Goal of the exercise >> Copy out the entire listing, keeping each line exactly as it is.

Data segment >>
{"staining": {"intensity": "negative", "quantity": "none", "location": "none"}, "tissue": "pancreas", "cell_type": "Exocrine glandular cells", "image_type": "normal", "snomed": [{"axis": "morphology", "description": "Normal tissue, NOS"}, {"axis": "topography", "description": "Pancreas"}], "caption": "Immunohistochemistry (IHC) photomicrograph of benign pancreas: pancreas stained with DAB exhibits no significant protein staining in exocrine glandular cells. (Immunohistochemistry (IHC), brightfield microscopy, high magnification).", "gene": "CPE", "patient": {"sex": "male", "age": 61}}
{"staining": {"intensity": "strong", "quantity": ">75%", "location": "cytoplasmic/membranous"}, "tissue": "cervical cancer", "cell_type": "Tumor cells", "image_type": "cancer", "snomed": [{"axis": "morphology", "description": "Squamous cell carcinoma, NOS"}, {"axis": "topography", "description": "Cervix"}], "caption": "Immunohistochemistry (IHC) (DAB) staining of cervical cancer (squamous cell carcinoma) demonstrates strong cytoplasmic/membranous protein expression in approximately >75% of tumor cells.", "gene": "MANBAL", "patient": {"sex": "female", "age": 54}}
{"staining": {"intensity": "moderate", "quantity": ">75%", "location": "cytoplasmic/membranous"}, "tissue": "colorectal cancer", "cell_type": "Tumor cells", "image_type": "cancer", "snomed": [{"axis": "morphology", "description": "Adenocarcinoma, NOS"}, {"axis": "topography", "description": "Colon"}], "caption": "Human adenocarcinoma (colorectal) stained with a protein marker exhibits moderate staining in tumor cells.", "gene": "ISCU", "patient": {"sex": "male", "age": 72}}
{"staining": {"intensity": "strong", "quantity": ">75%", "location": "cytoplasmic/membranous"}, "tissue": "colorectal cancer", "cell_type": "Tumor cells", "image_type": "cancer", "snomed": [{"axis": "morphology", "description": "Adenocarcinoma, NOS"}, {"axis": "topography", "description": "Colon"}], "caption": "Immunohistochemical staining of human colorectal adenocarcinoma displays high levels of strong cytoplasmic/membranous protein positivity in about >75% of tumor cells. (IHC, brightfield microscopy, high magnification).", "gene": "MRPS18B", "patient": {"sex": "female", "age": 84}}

Expected output >>
{"staining": {"intensity": "negative", "quantity": "none", "location": "none"}, "tissue": "pancreas", "cell_type": "Exocrine glandular cells", "image_type": "normal", "snomed": [{"axis": "morphology", "description": "Normal tissue, NOS"}, {"axis": "topography", "description": "Pancreas"}], "caption": "Immunohistochemistry (IHC) photomicrograph of benign pancreas: pancreas stained with DAB exhibits no significant protein staining in exocrine glandular cells. (Immunohistochemistry (IHC), brightfield microscopy, high magnification).", "gene": "CPE", "patient": {"sex": "male", "age": 61}}
{"staining": {"intensity": "strong", "quantity": ">75%", "location": "cytoplasmic/membranous"}, "tissue": "cervical cancer", "cell_type": "Tumor cells", "image_type": "cancer", "snomed": [{"axis": "morphology", "description": "Squamous cell carcinoma, NOS"}, {"axis": "topography", "description": "Cervix"}], "caption": "Immunohistochemistry (IHC) (DAB) staining of cervical cancer (squamous cell carcinoma) demonstrates strong cytoplasmic/membranous protein expression in approximately >75% of tumor cells.", "gene": "MANBAL", "patient": {"sex": "female", "age": 54}}
{"staining": {"intensity": "moderate", "quantity": ">75%", "location": "cytoplasmic/membranous"}, "tissue": "colorectal cancer", "cell_type": "Tumor cells", "image_type": "cancer", "snomed": [{"axis": "morphology", "description": "Adenocarcinoma, NOS"}, {"axis": "topography", "description": "Colon"}], "caption": "Human adenocarcinoma (colorectal) stained with a protein marker exhibits moderate staining in tumor cells.", "gene": "ISCU", "patient": {"sex": "male", "age": 72}}
{"staining": {"intensity": "strong", "quantity": ">75%", "location": "cytoplasmic/membranous"}, "tissue": "colorectal cancer", "cell_type": "Tumor cells", "image_type": "cancer", "snomed": [{"axis": "morphology", "description": "Adenocarcinoma, NOS"}, {"axis": "topography", "description": "Colon"}], "caption": "Immunohistochemical staining of human colorectal adenocarcinoma displays high levels of strong cytoplasmic/membranous protein positivity in about >75% of tumor cells. (IHC, brightfield microscopy, high magnification).", "gene": "MRPS18B", "patient": {"sex": "female", "age": 84}}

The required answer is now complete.